T8.8 Privacy Enhancing Technology and Discrimination preventing services design and integration
Task leader: UNIPI
Participants: LUH, URV
The task will plan, design and integrate methods according to the SoBigData++ Services design and integration focusing on Privacy Enhancing Technology (PET) services. An example of these services will be the integration of a library of algorithms for data anonymization, the application Prudence for the enforcement of data subjects’ rights and privacy risk assessment as well as tools for the mitigation of such risk. Different methods for discrimination discovery will be analysed and integrated.

T8.9 Explainable AI services design and integration
Task leader: UNIPI
Participants: CNR, LUH, AALTO
The task will plan, design and integrate methods according to the SoBigData++ Services design and integration focused on Explainable AI. New algorithms for agnostic local explanation will be able to provide interpretable and faithful explanations (LORE, MARLENA and L2G) and will be integrated as new services. Moreover, this task will focus on model agnostic explanations and robustness in explanations for complex predictive models. The service's library in this context will be a superset of the already existing X-Lib including the up-to-date version of the algorithms (i.e. the new *LIME# algorithms family).

T8.10 Scalable machine learning services design and integration
Task leader: LUH
Participants: CNR, BSC
Continuous representations of discrete structures like text, graphs, tables etc. have become inevitable input formats for many deep learning models. The task will plan, design and integrate the methods according to the SoBigData++ Services design and integration principles focusing on training to deploy such representations in a scalable manner from the existing datasets in the platform to accelerate utility of many recent machine learning models. Examples include scalable learning of text representations like word2vec and glove and network representations for social network analysis like Deepwalk, node2vec, verse etc. In particular, BSC will use its expertise to port services from HPC environment and test them on its platform.
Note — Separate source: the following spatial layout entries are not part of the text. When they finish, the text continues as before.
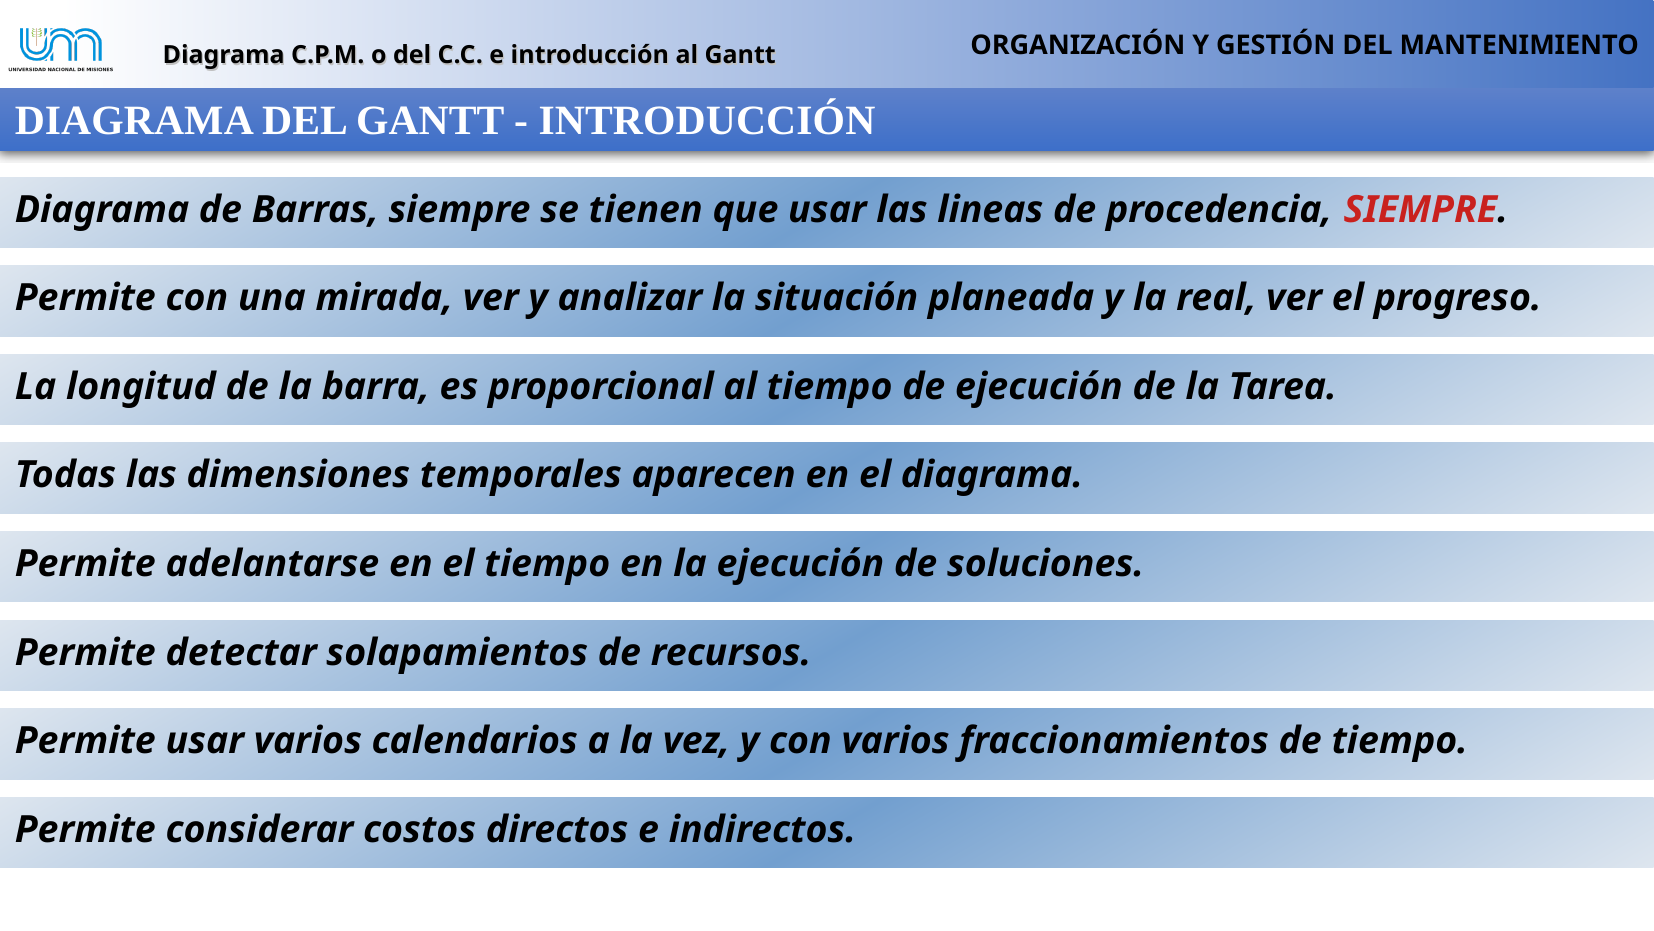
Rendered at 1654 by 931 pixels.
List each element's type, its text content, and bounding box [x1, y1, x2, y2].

text_box Todas las dimensiones temporales aparecen en el diagrama. [0, 442, 1654, 514]
text_box DIAGRAMA DEL GANTT - INTRODUCCIÓN [0, 88, 1654, 151]
picture [0, 12, 121, 88]
text_box Diagrama C.P.M. o del C.C. e introducción al Gantt [147, 29, 827, 89]
text_box Permite usar varios calendarios a la vez, y con varios fraccionamientos de tiempo. [0, 708, 1654, 780]
text_box Permite detectar solapamientos de recursos. [0, 620, 1654, 691]
text_box Permite considerar costos directos e indirectos. [0, 797, 1654, 868]
text_box Permite adelantarse en el tiempo en la ejecución de soluciones. [0, 531, 1654, 602]
text_box ORGANIZACIÓN Y GESTIÓN DEL MANTENIMIENTO [0, 0, 1654, 88]
text_box Permite con una mirada, ver y analizar la situación planeada y la real, ver el progreso. [0, 265, 1654, 337]
text_box La longitud de la barra, es proporcional al tiempo de ejecución de la Tarea. [0, 354, 1654, 425]
text_box Diagrama de Barras, siempre se tienen que usar las lineas de procedencia, SIEMPRE. [0, 177, 1654, 248]
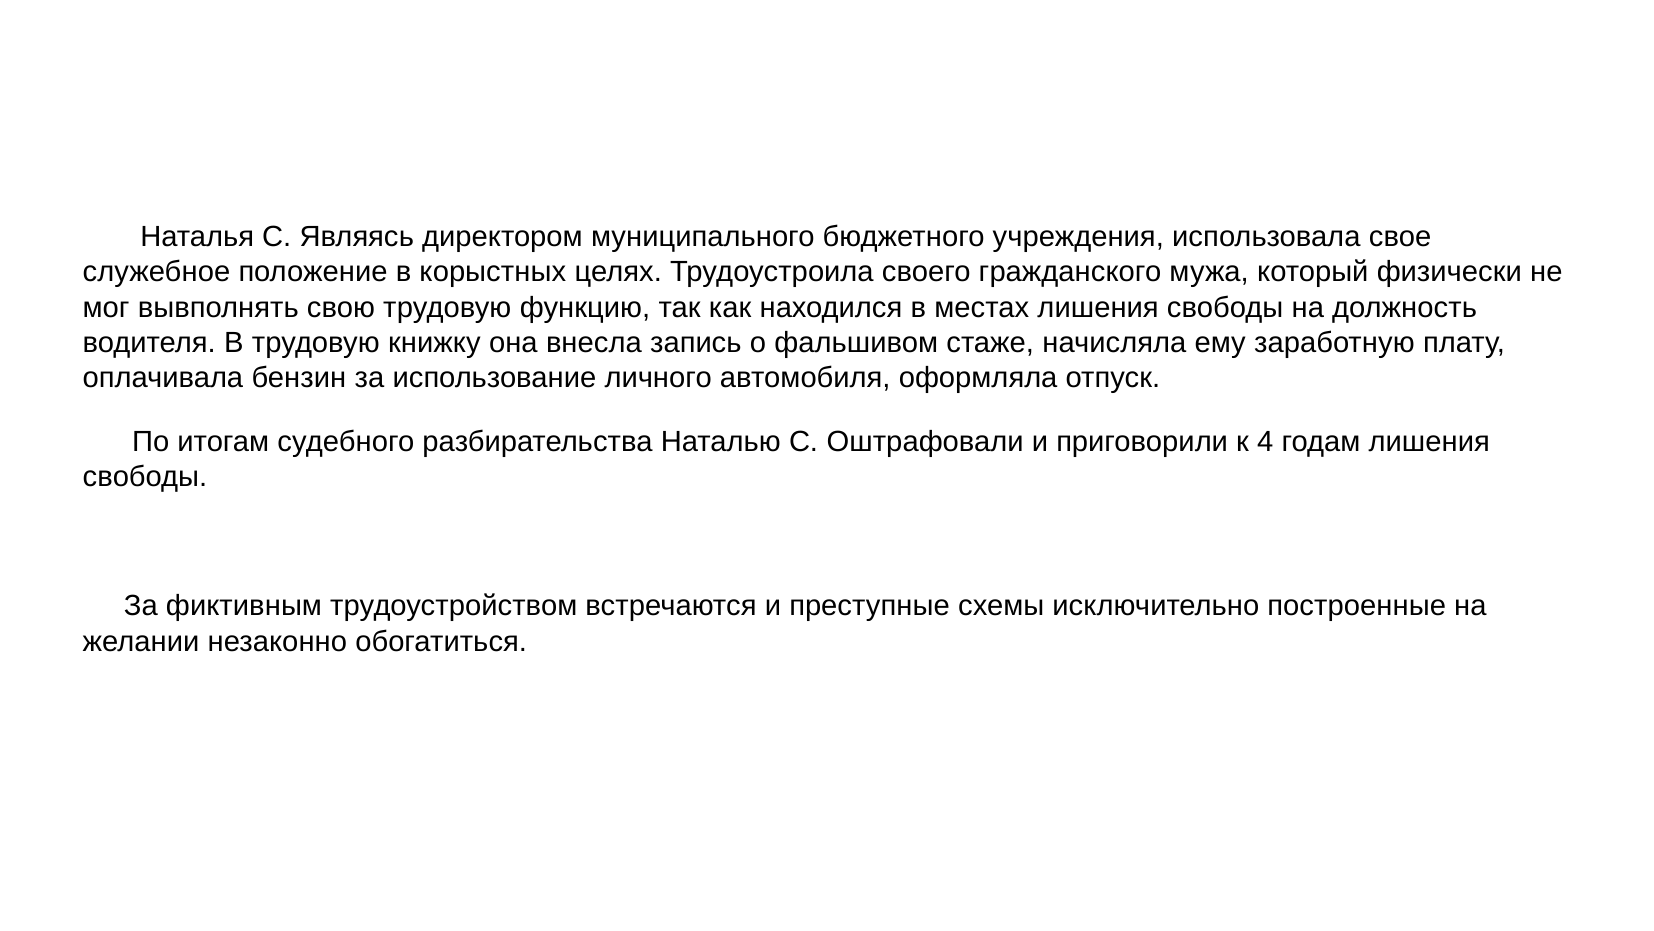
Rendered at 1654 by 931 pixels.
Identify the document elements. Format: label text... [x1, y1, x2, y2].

list Наталья С. Являясь директором муниципального бюджетного учреждения, использовала свое служебное положение в корыстных целях. Трудоустроила своего гражданского мужа, который физически не мог вывполнять свою трудовую функцию, так как находился в местах лишения свободы на должность водителя. В трудовую книжку она внесла запись о фальшивом стаже, начисляла ему заработную плату, оплачивала бензин за использование личного автомобиля, оформляла отпуск. По итогам судебного разбирательства Наталью С. Оштрафовали и приговорили к 4 годам лишения свободы. За фиктивным трудоустройством встречаются и преступные схемы исключительно построенные на желании незаконно обогатиться. [82, 217, 1571, 758]
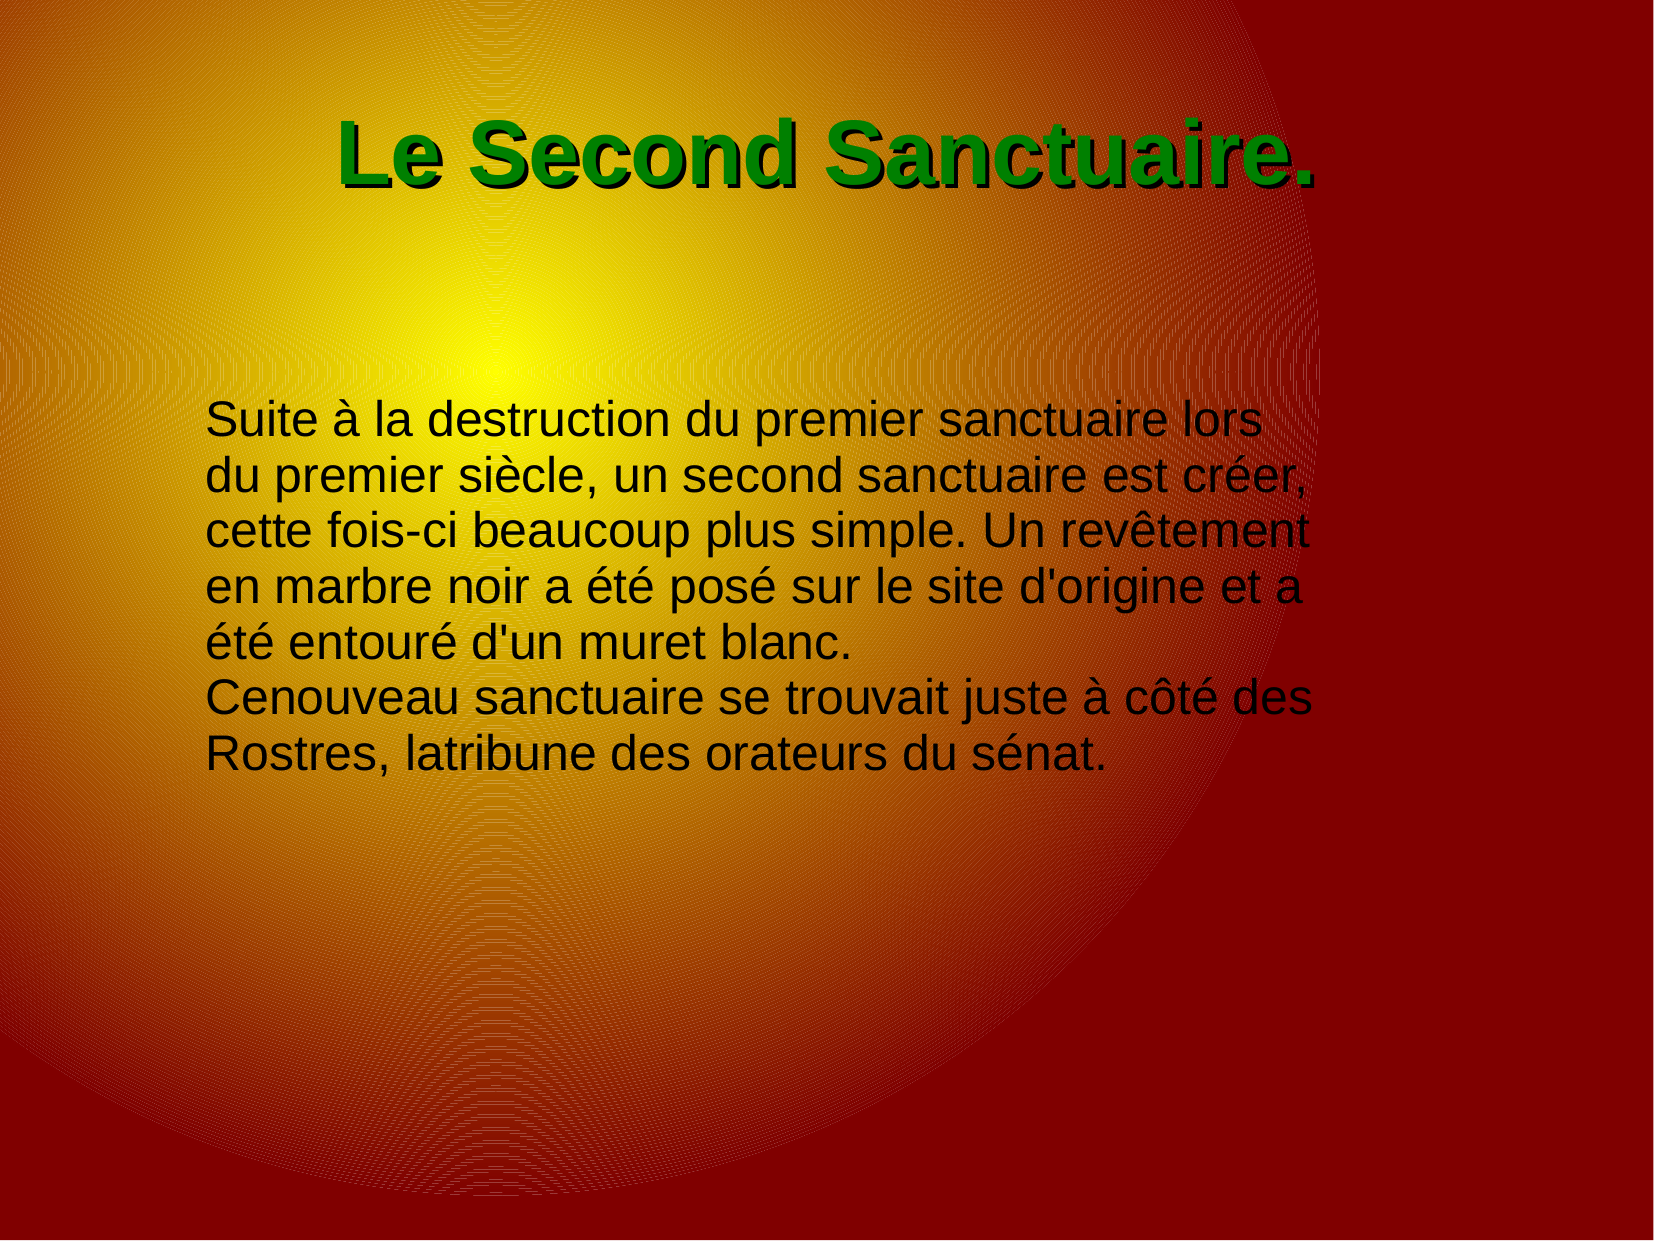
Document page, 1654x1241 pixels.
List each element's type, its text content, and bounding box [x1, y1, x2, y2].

title Le Second Sanctuaire. [82, 49, 1571, 257]
text_box Suite à la destruction du premier sanctuaire lors du premier siècle, un second sanctuaire est créer, cette fois-ci beaucoup plus simple. Un revêtement en marbre noir a été posé sur le site d'origine et a été entouré d'un muret blanc. Cenouveau sanctuaire se trouvait juste à côté des Rostres, latribune des orateurs du sénat. [190, 383, 1337, 789]
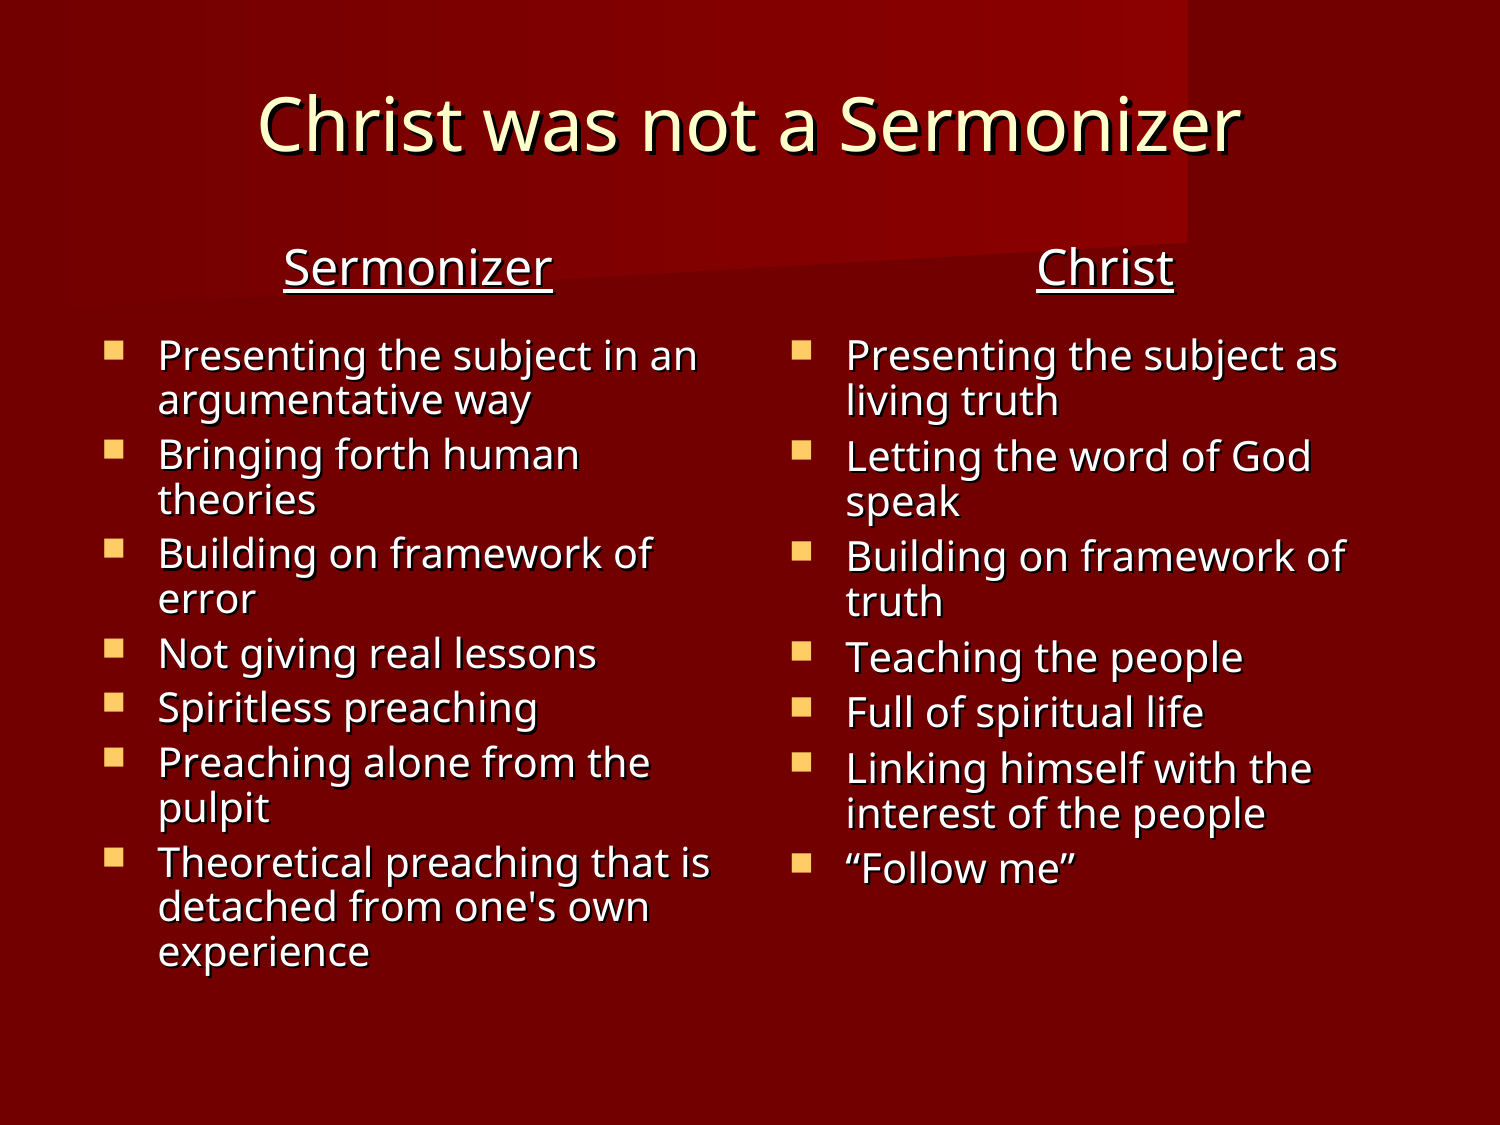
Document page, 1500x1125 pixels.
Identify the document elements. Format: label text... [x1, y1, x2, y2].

title Christ was not a Sermonizer [75, 27, 1426, 215]
text_box Christ [875, 227, 1336, 304]
list Presenting the subject in an argumentative way Bringing forth human theories Building on framework of error Not giving real lessons Spiritless preaching Preaching alone from the pulpit Theoretical preaching that is detached from one's own experience [86, 326, 750, 990]
text_box Sermonizer [187, 227, 649, 304]
list Presenting the subject as living truth Letting the word of God speak Building on framework of truth Teaching the people Full of spiritual life Linking himself with the interest of the people “Follow me” [774, 326, 1437, 935]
T8.11 Filling the gaps: emerging new analytical technologies
Task leader: UNIPI
Participants: ALL
This task will foster the development and the research of new analytical methods for social mining among the consortium, associated partners and final users. This will expand platform hosted methods, renewing and adapting services to emerging research topics and methodologies (i.e. peer-to-peer decentralized machine learning algorithms for personalised AI). Moreover, in this task, we will collect new data mining methods, machine learning and deep learning algorithms (i.e. general purpose) which will be used in different thematic clusters and exploratories in WP10.